‘Coral reefs are the major witnesses of climate change.’
That was the message from UNESCO Director-General Audrey Azoulay to a meeting of UNESCO and its partners in July, and she’s calling for concerted action to strengthen coral reef resilience.
With an estimated 75 per cent of global reefs under threat, the world-first Resilient Reefs initiative was presented to UNESCO’s World Heritage Committee.
Launched in 2018 with the support of the BHP Foundation, Resilient Reefs is a bold initiative that goes to the heart of protecting the world’s coral reefs by building the resilience of coral reefs and reef dependent communities to climate change.

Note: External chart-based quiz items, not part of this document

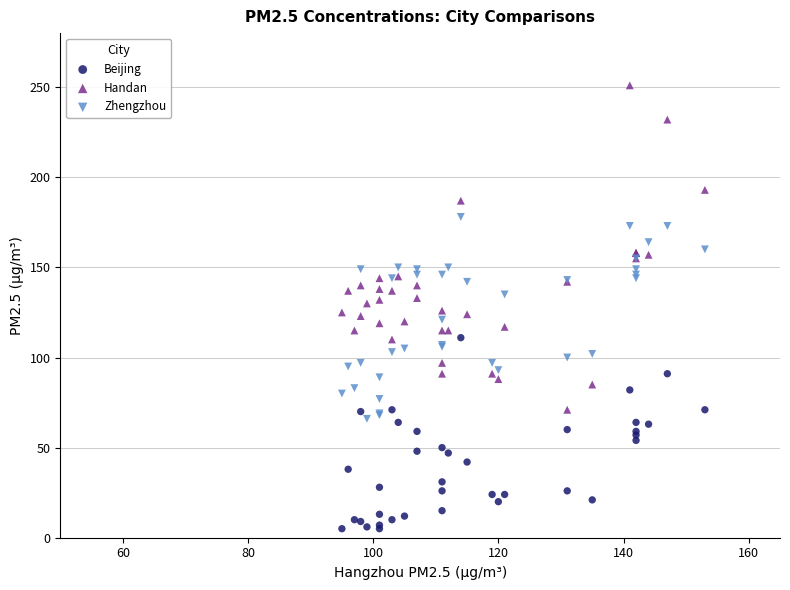

Which series has the largest Y range (max minus min)?

Handan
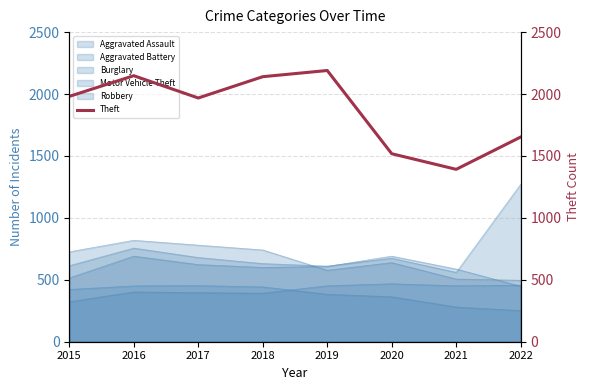

Is it true that the value at 2022 is 1653?

True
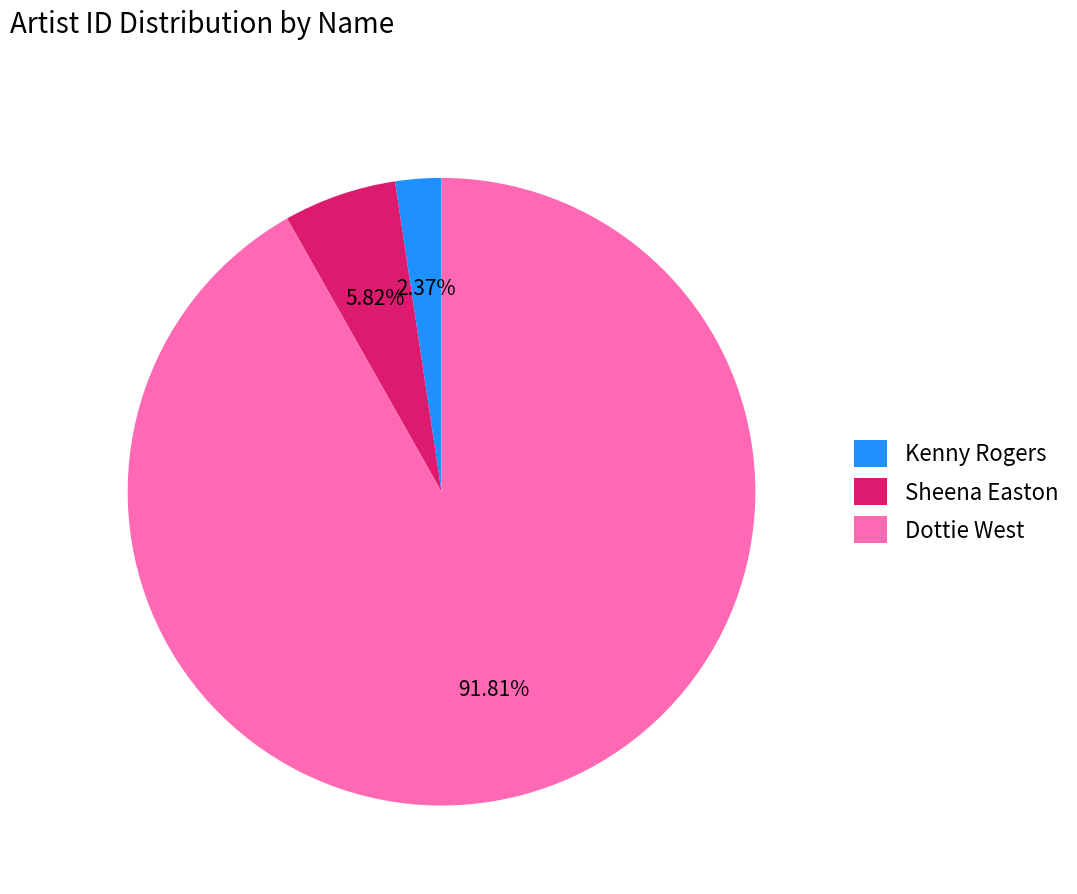

How many slices are in this pie chart?

3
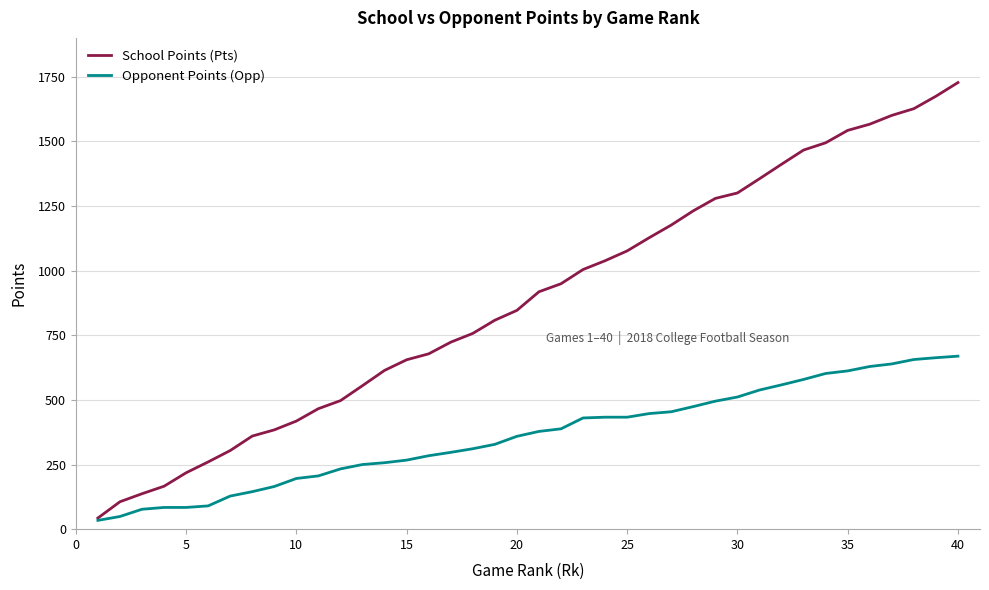

Rank the series by their average value, from highest to lowest.

School Points (Pts), Opponent Points (Opp)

It’s a four-year project that’s bringing together local communities, reef managers and resilience experts for the first time to give five World Heritage listed coral reef sites their best chance of survival. This initiative catalyses a collective response to find innovative local solutions to share globally and accelerate learning.
Initially, five sites are included in the project: Rock Islands Southern Lagoon (Palau), Lagoons of New Caledonia (France), Belize Barrier Reef Reserve System (Belize), Ningaloo Coast and the Great Barrier Reef (Australia).
At the UNESCO meeting, Palau’s Jennifer Olegeriil brought many in the audience to tears when she took to the stage to speak about the project’s objectives and what it will deliver for Palau.
Resilient Reefs is a collaboration between the Great Barrier Reef Foundation, the BHP Foundation, UNESCO World Heritage Centre, 100 Resilient Cities–Pioneered by the Rockefeller Foundation and The Nature Conservancy’s Reef Resilience Network with AECOM as implementation partner.